For the purposes of this MLA panel, I am specifically interested in how humanities researchers may not only interpret computer vision as a public act but also intervene in it through a sort of “critical technical practice” (Agre 1997: 155) advocated by digital humanities scholars such as Tara McPherson (2012) and Alan Liu (2012).
I love these questions posed tacitly by pioneering CV researchers in the 1970s: How does computer vision differ from human vision? To what degree should computer vision be modeled on human phenomenology, and to what effects? Can computer or human vision even be modeled? That is, can either even be generalized? Where and when do issues of processing and memory matter most for recognition and description? And how should computer vision handle ambiguity? Now, the CV questions posed by Facebook and Apple are more along these lines: Is this you? Is this them?
So how will these new ideas help me shape my project? For one, I’ve become much more wary of using pre-trained data sets like the Clarifai API or Microsoft’s COCO for image recognition. This week I built a Twitter bot that uses the Clarifai API to generate pithy descriptions of images tweeted at it.
I honestly was disappointed by the lack of specificity the data set offered. However, I’m excited that Clarifai announced today a new tool for users to train their own models for image classification.
I want to probe the boundaries of these pre-trained data sets – where do these tools break and why? How can I distort images in a way that objects are recognized as something other than themselves? What would happen if I trained my own data set on a gallery of images that I have curated?

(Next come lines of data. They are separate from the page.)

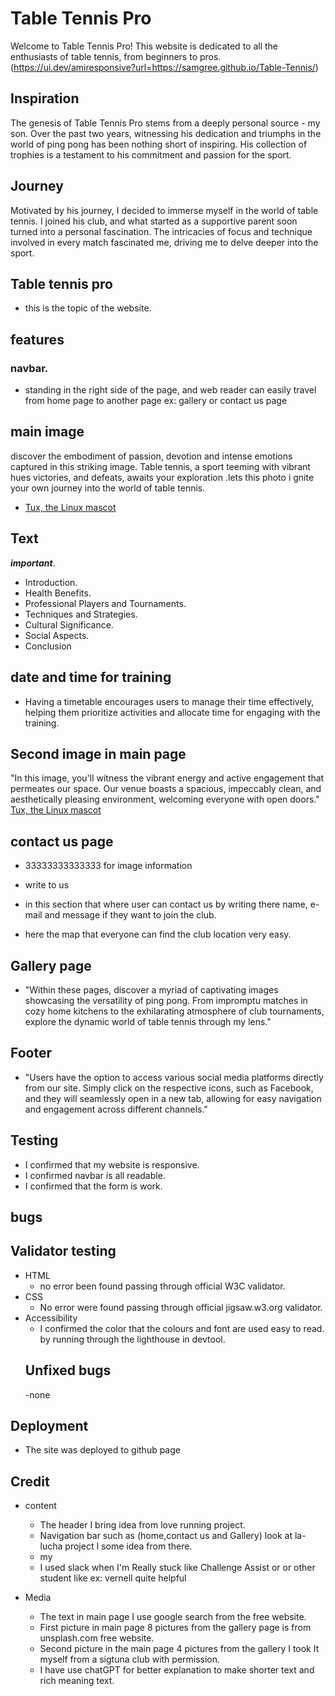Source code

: 
# Table Tennis Pro
Welcome to Table Tennis Pro! This website is dedicated to all the enthusiasts of table tennis, from beginners to pros.
(https://ui.dev/amiresponsive?url=https://samgree.github.io/Table-Tennis/)

## Inspiration
The genesis of Table Tennis Pro stems from a deeply personal source - my son. Over the past two years, witnessing his dedication and triumphs in the world of ping pong has been nothing short of inspiring. His collection of trophies is a testament to his commitment and passion for the sport.

## Journey
Motivated by his journey, I decided to immerse myself in the world of table tennis. I joined his club, and what started as a supportive parent soon turned into a personal fascination. The intricacies of focus and technique involved in every match fascinated me, driving me to delve deeper into the sport.

## Table tennis pro
* this is the topic of the website.

## features
### navbar.
* standing in the right side of the page, and web reader can easily travel from home page to another page ex: gallery or contact us page

## main image
discover the embodiment of passion, devotion and intense emotions captured in this striking image. Table tennis, a sport teeming with vibrant hues victories, and defeats, awaits your exploration .lets this photo i gnite your own journey into the world of table tennis.
- [Tux, the Linux mascot](/assets/images/cover.amotion.img.jpg)

## Text
***important***.
- Introduction.
- Health Benefits.
- Professional Players and Tournaments.
- Techniques and Strategies.
- Cultural Significance.
- Social Aspects.
- Conclusion

## date and time for training
* Having a timetable encourages users to manage their time effectively, helping them prioritize activities and allocate time for engaging with the training.

## Second image in main page

 "In this image, you'll witness the vibrant energy and active engagement that permeates our space. Our venue boasts a spacious, impeccably clean, and aesthetically pleasing environment, welcoming everyone with open doors."
  [Tux, the Linux mascot](/assets/images/training-time.jpg)

## contact us page
 - 33333333333333  for image information

- write to us 

- in this section that where user can contact us by writing there name, e-mail and message if they want to join the club.
- here the map that everyone can find the club location very easy.

## Gallery page

- "Within these pages, discover a myriad of captivating images showcasing the versatility of ping pong. From impromptu matches in cozy home kitchens to the exhilarating atmosphere of club tournaments, explore the dynamic world of table tennis through my lens."

## Footer
- "Users have the option to access various social media platforms directly from our site. Simply click on the respective icons, such as Facebook, and they will seamlessly open in a new tab, allowing for easy navigation and engagement across different channels."

## Testing 
- I confirmed that my website is responsive.
- I confirmed navbar is all readable.
- I confirmed that the form is work. 
## bugs

## Validator testing
- HTML
    - no error been found passing through official W3C validator. 
- CSS     
    - No error were found passing through official jigsaw.w3.org
 validator.
 - Accessibility
    - I confirmed the color that the colours and font are used easy to read. by running through the lighthouse in devtool. 
    ## Unfixed bugs
    -none
## Deployment
- The site was deployed to github page
## Credit
- content
   - The header I bring idea from love running project.
   - Navigation bar such as (home,contact us and Gallery) look at la-lucha project I some idea from there.
   - my
   - I used slack when I'm Really stuck like Challenge Assist or or other student like ex: vernell quite helpful
- Media
   
   - The text in main page I use google search from the free website.
   - First picture in main page 8 pictures from the gallery page is from unsplash.com free website.
   - Second picture in the main page 4 pictures from the gallery I took It myself from a sigtuna club with permission.
   - I have use chatGPT for better explanation to make shorter text and rich meaning text.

Computer vision isn’t source code; it’s a system of power.
For my project, I want to have control over the content that the model is being trained on so that it outputs interesting or surprising results. In terms of the aesthetic, I want to try out different visual ways of organizing these images – clusters, tile patterns, etc. Since training one of these models can take as little as a month, the goal for this week is to start creating the data set and the model.
I’ve been reading Wendy Chun’s Programmed Visions and Alexander Galloway’s Protocol: How Control Exists After Decentralization for months, but I’m recommitting to finishing these books in order to develop my project’s concept more fully.